> What is needed: Rename the field "collection date" to "date collected" in all of the data below. Give the lines again with everything else unchanged, and leave the pictures out.

(Raw records)
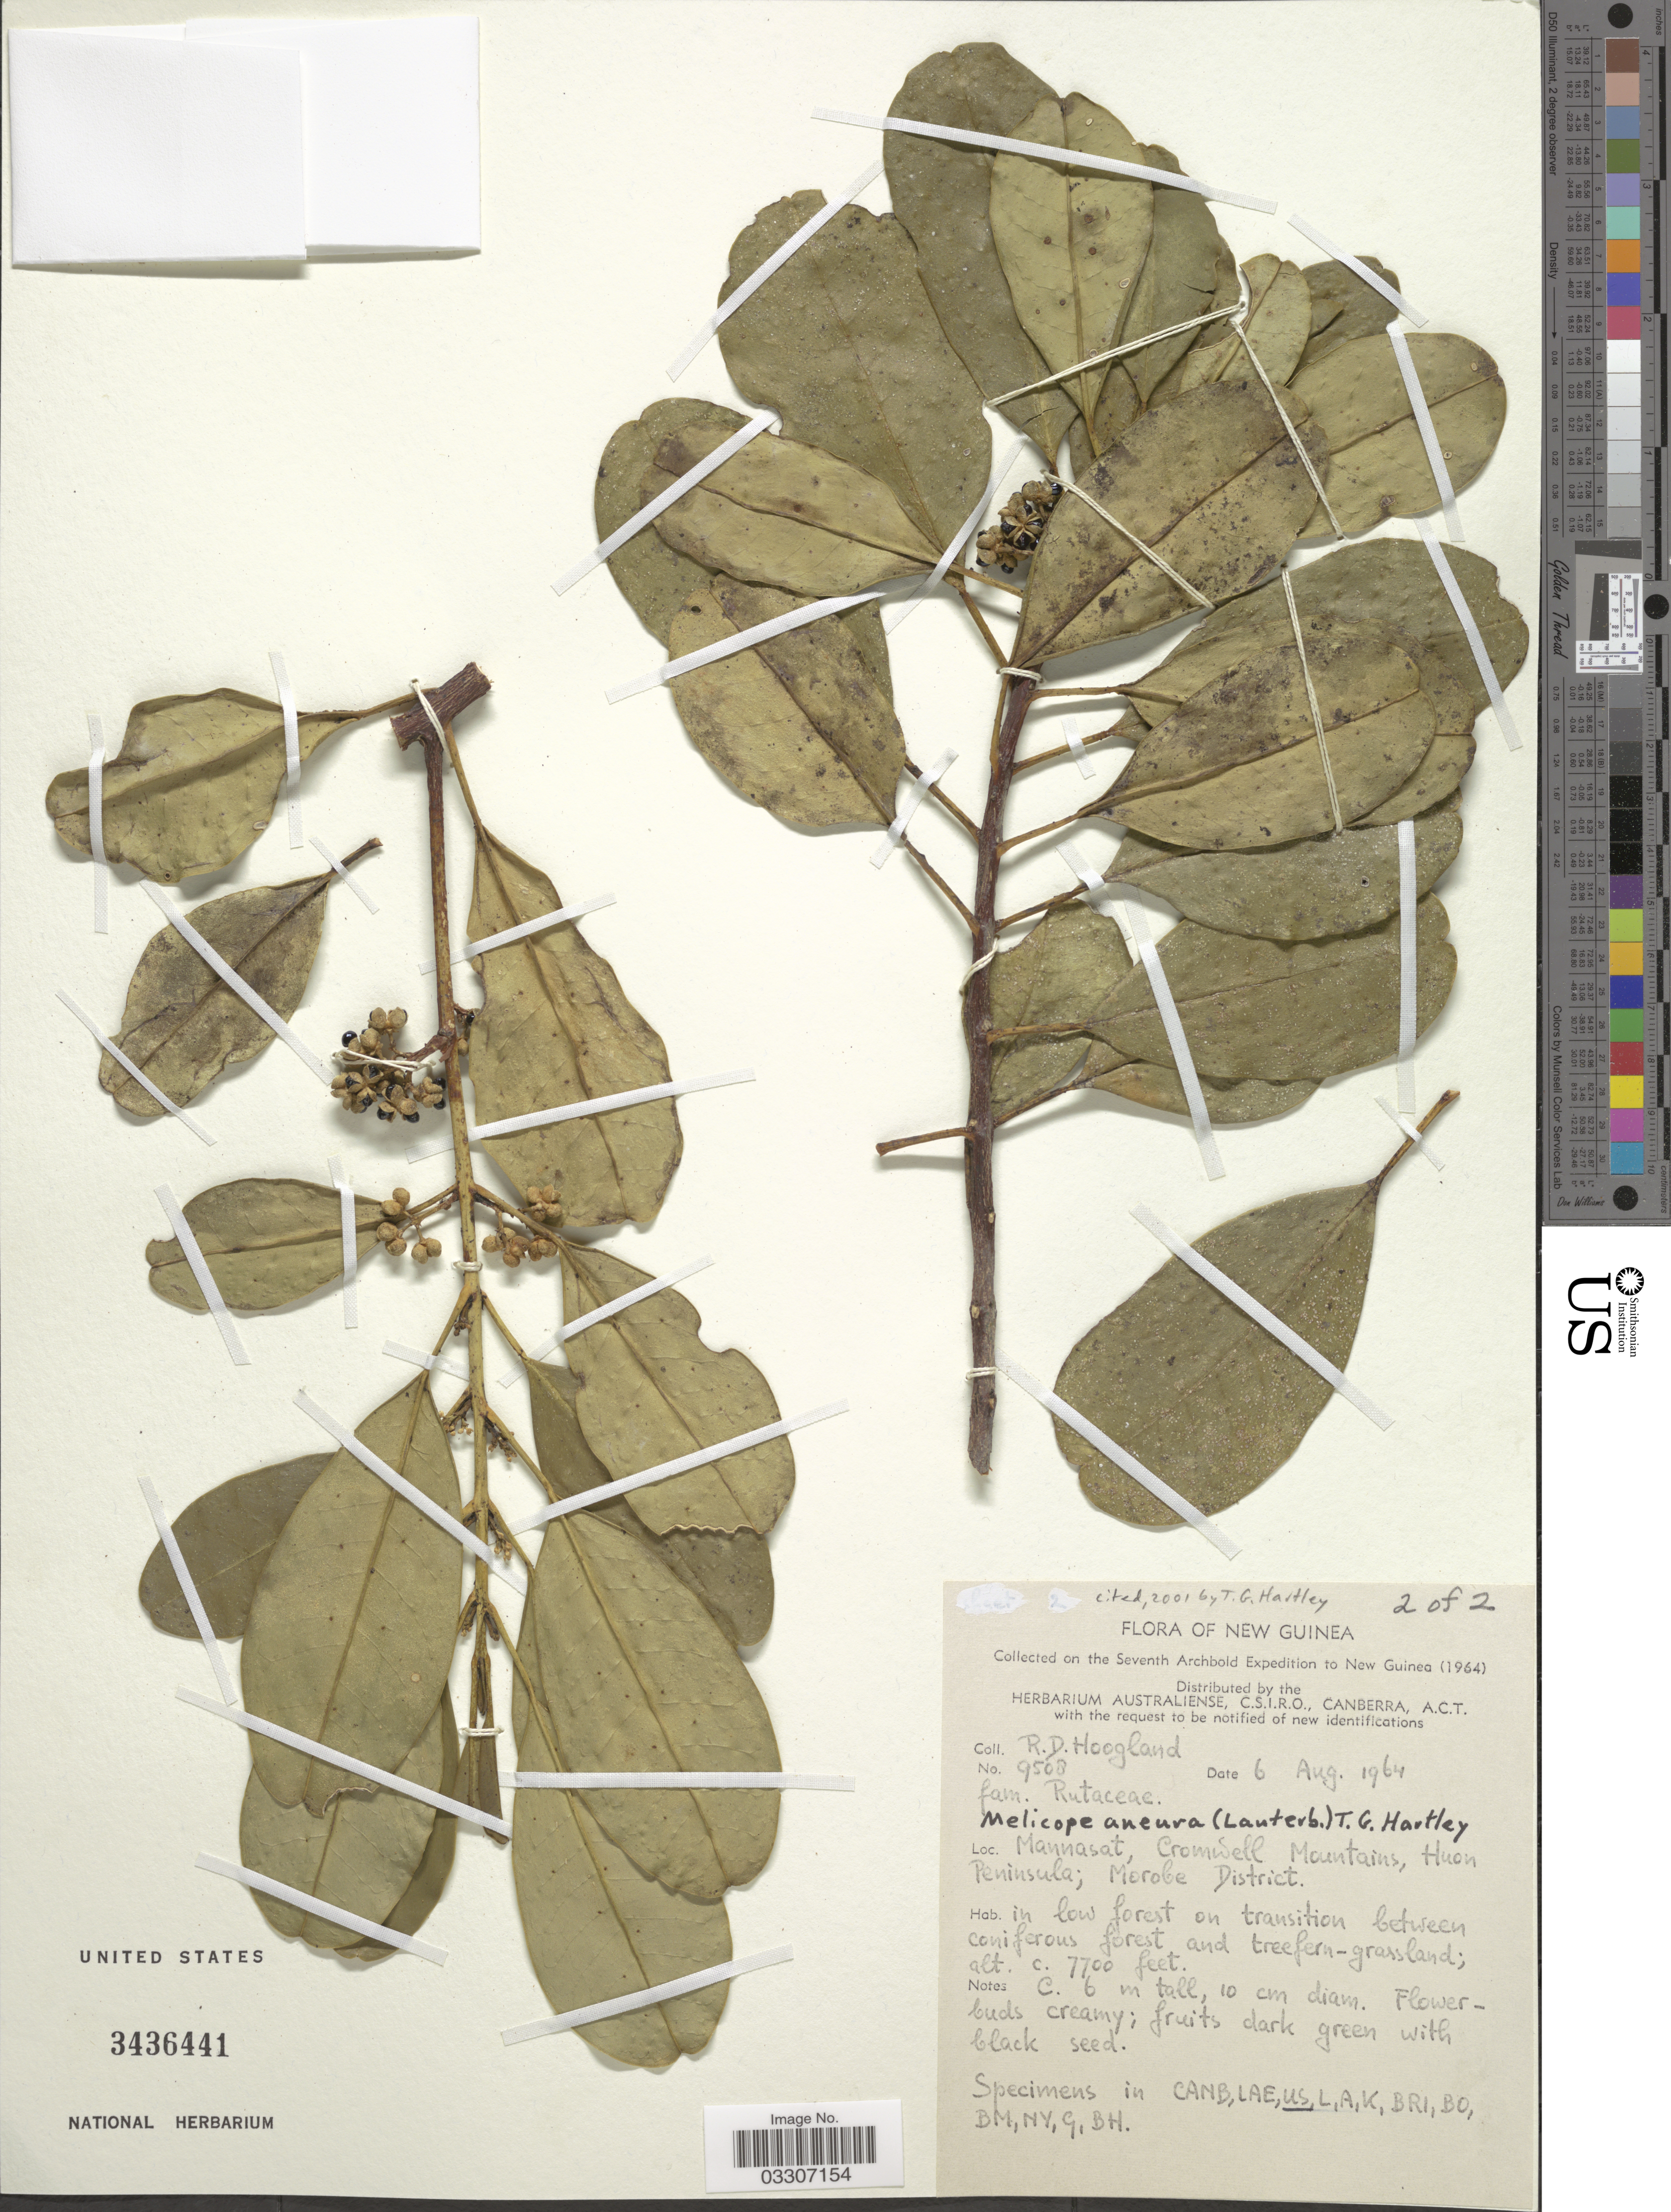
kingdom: Plantae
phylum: Tracheophyta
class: Magnoliopsida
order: Sapindales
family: Rutaceae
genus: Melicope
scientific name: Melicope aneura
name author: (Lauterb.) T.G. Hartley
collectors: R. D. Hoogland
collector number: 9508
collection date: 1964-08-06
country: Papua New Guinea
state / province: Morobe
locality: New Guinea. Mannasat, Cromwell Mountains, Huon Peninsula; Morobe District.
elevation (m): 2347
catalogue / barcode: US 3436441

> Expected answer:
kingdom: Plantae
phylum: Tracheophyta
class: Magnoliopsida
order: Sapindales
family: Rutaceae
genus: Melicope
scientific name: Melicope aneura
name author: (Lauterb.) T.G. Hartley
collectors: R. D. Hoogland
collector number: 9508
date collected: 1964-08-06
country: Papua New Guinea
state / province: Morobe
locality: New Guinea. Mannasat, Cromwell Mountains, Huon Peninsula; Morobe District.
elevation (m): 2347
catalogue / barcode: US 3436441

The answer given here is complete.